Başbakan olarak tıkanıklıkları o deli dolu yaklaşım ve çıkışları ile açar diye düşündüm.
O bunu tam denemeden bambaşka tecrübe ve yetkinlik gerektiren bir göreve aday olacağını açıkladı.
Onun o deli dolu yaklaşım ve heyecanı, Başbakanlık görevi için bulunmaz bir yetkinlik ihtiyacı iken, müzakere masasına ne derece uygun düşer diye düşünmeden edemedim. Nitekim öyle de oldu.
Liderlik yapmak için geldiğiniz görevin elbette tümünde değil ama ana sorumluluğunda ciddi bir bilgi birikiminiz ve hakimiyetinizin olması sahip olduğunuz liderlik yetkinliğini kullanmak için elzemdir.
Çözüm arayışında liderlik edebilmek için kendi alanını yaratacak derecede Kıbrıs konusunda bilgi ve birikime sahip olmadı.
Örneğin Cenevre görüşmelerinden sonra bir değerlendirme yapmak için veya seçim sürecinde Erhürman veya Özersay ile Kıbrıs konusundaki görüşlerin karşılıklı olarak ortaya konduğu bir televizyon programına katılabilir mi?
Bunu göze alabilir mi?
Bir önceki seçim öncesinde Erhürman ile bir denemesi olmuştu!
Her siyasi görüşten kesimlerin ağzı ve sesi olmayı şiar edinen Hasan Hastürer’in cumartesi günü Ersin Tatar ile ilgili değerlendirmesini okuduktan sonra tüm bu düşüncelerim film şeridi gibi gözümün önünden geçti.
Manevi miras addettiğim yazdıklarım benim için manevi bir yüke dönüştü.Keşke onu destekleyen yazdıklarımı hiç yazmasaydım dedim.
Kıbrıslı Türklerin günden güne sayısı azalan sessiz bir kesimi hala daha var.

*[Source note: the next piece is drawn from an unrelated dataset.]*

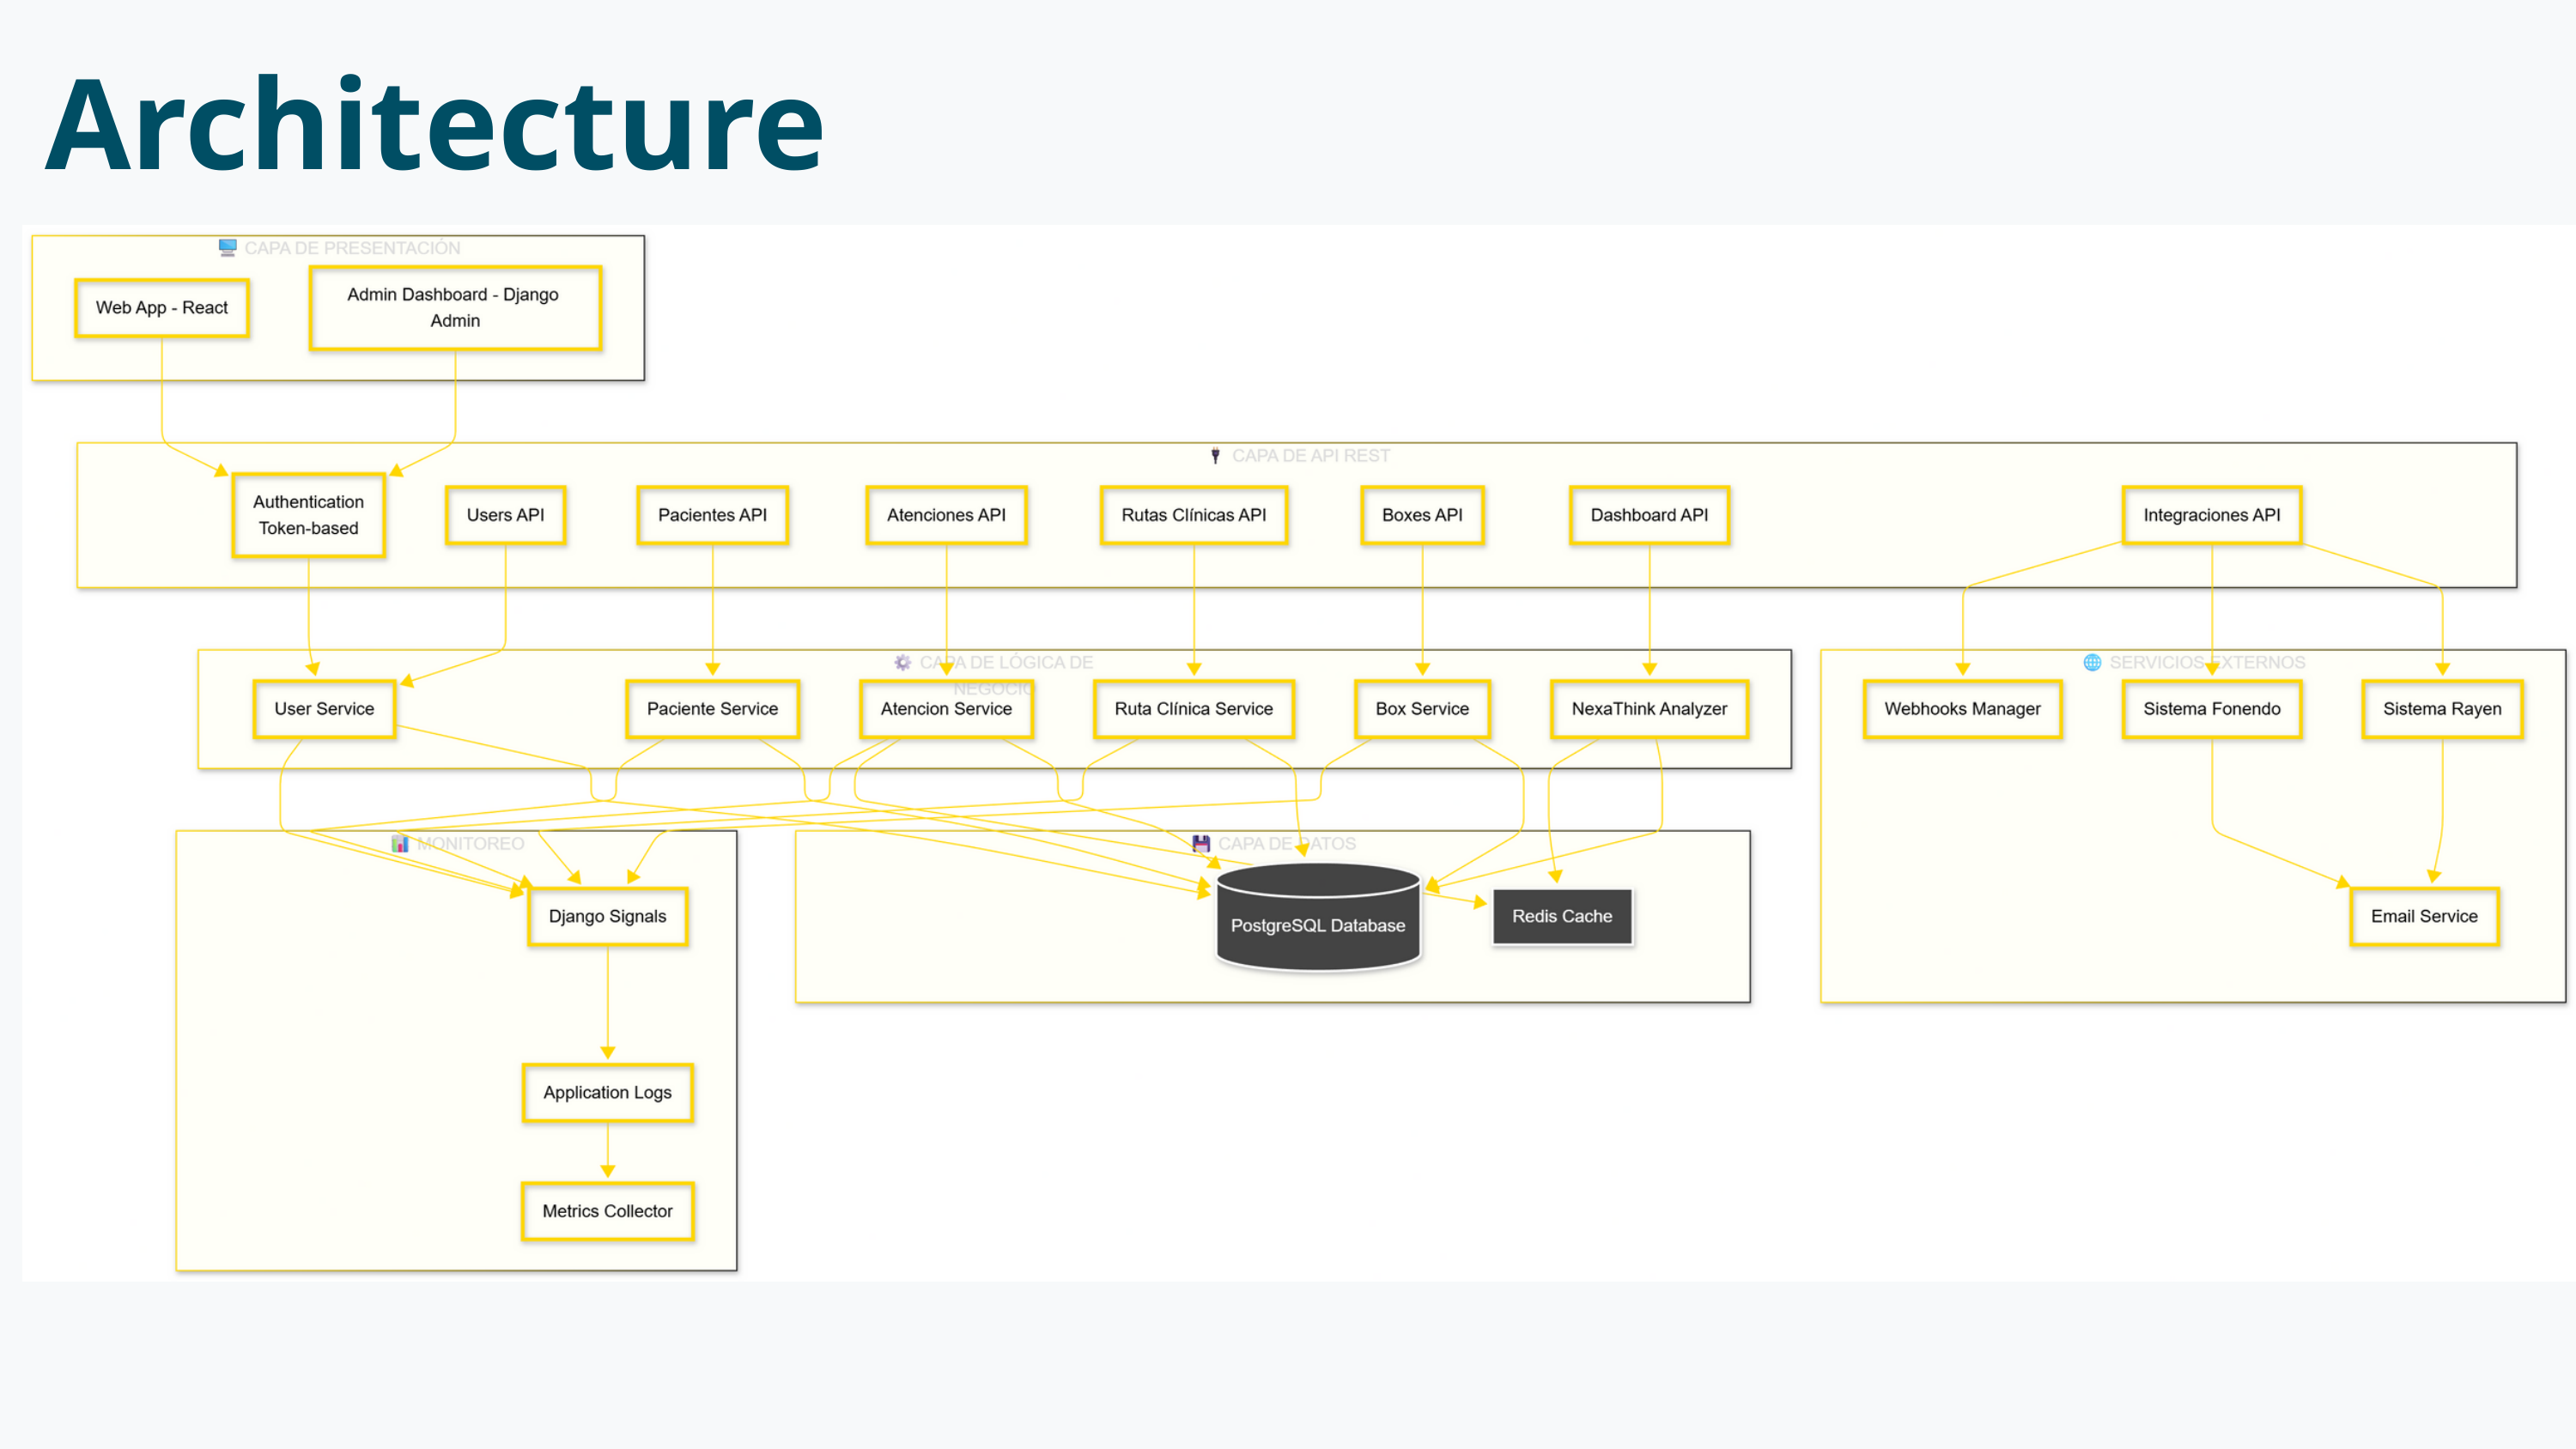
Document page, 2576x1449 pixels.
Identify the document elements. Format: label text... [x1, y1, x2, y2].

text_box Architecture [45, 69, 2526, 195]
text_box [22, 225, 2576, 1282]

Sessiz kesimin bir parçası da emin olun Ersin Tatar’dır.
Parçası olduğu o sessiz kesim bu seçimde daha önce elinin oy vermeye gitmediği bir akışkanlıkla farklı bir tercih yaparak bu maskaralığa son verecektir.
Cambridge mezunu birinin içine düştüğü ve sessizliği ile toplumu da içine sürüklediği bu maskaralıktan hem kendideğerlerini hem de Tatar’ı kurtaracaktır.
UBP’deki tereddüttün bir sebebi de bu sessiz kesimin ruh haline ortak olup olmamak ile alakalıdır.
Yoksa Cumhurbaşkanının kim olacağı geçmişte olduğu gibi bugün de UBP’nin umurunda değildir.